Assignment:
Rewrite every row below, substituting "Vertex" for each "Nexus" and leaving everything else unchanged. Omit the pictures from your answer.

Collected data entries
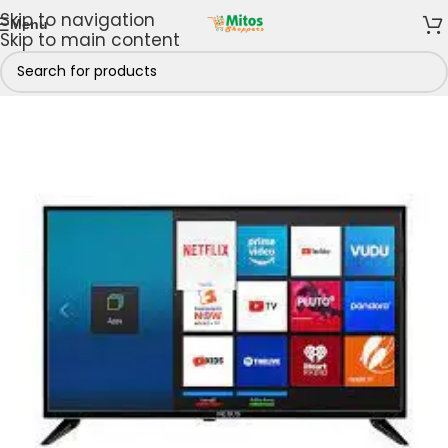
Skip to navigation
Menu
Skip to main content
Shop By Brands
/
Nexus Electronics
/
Nexus Televisions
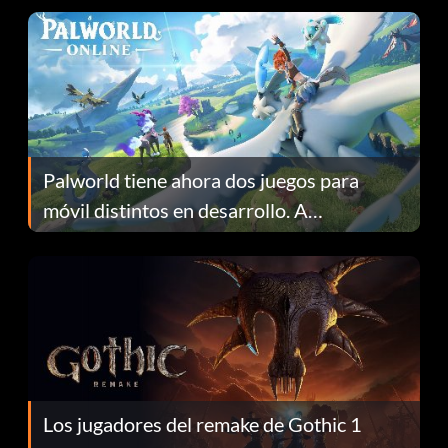
Palworld tiene ahora dos juegos para
móvil distintos en desarrollo. A
continuación te explicamos por qué.
Los jugadores del remake de Gothic 1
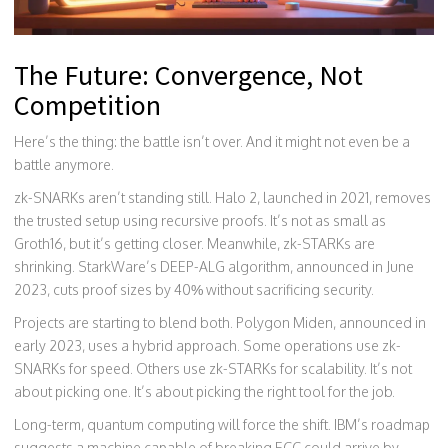
The Future: Convergence, Not
Competition
Here’s the thing: the battle isn’t over. And it might not even be a
battle anymore.
zk-SNARKs aren’t standing still. Halo 2, launched in 2021, removes
the trusted setup using recursive proofs. It’s not as small as
Groth16, but it’s getting closer. Meanwhile, zk-STARKs are
shrinking. StarkWare’s DEEP-ALG algorithm, announced in June
2023, cuts proof sizes by 40% without sacrificing security.
Projects are starting to blend both. Polygon Miden, announced in
early 2023, uses a hybrid approach. Some operations use zk-
SNARKs for speed. Others use zk-STARKs for scalability. It’s not
about picking one. It’s about picking the right tool for the job.
Long-term, quantum computing will force the shift. IBM’s roadmap
suggests a machine capable of breaking ECC could arrive by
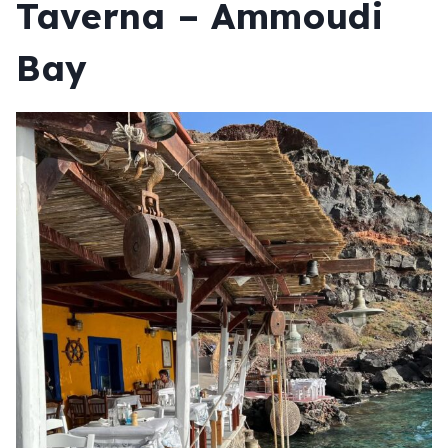
Taverna – Ammoudi
Bay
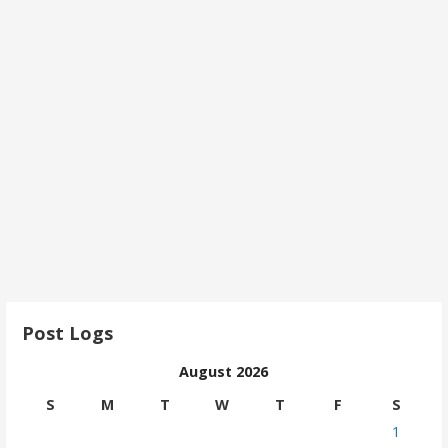
Post Logs
August 2026
S
M
T
W
T
F
S
1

Answer for the task:
Skip to navigation
Menu
Skip to main content
Shop By Brands
/
Vertex Electronics
/
Vertex Televisions
Palworld tiene ahora dos juegos para
móvil distintos en desarrollo. A
continuación te explicamos por qué.
Los jugadores del remake de Gothic 1
The Future: Convergence, Not
Competition
Here’s the thing: the battle isn’t over. And it might not even be a
battle anymore.
zk-SNARKs aren’t standing still. Halo 2, launched in 2021, removes
the trusted setup using recursive proofs. It’s not as small as
Groth16, but it’s getting closer. Meanwhile, zk-STARKs are
shrinking. StarkWare’s DEEP-ALG algorithm, announced in June
2023, cuts proof sizes by 40% without sacrificing security.
Projects are starting to blend both. Polygon Miden, announced in
early 2023, uses a hybrid approach. Some operations use zk-
SNARKs for speed. Others use zk-STARKs for scalability. It’s not
about picking one. It’s about picking the right tool for the job.
Long-term, quantum computing will force the shift. IBM’s roadmap
suggests a machine capable of breaking ECC could arrive by
Taverna – Ammoudi
Bay
Post Logs
August 2026
S
M
T
W
T
F
S
1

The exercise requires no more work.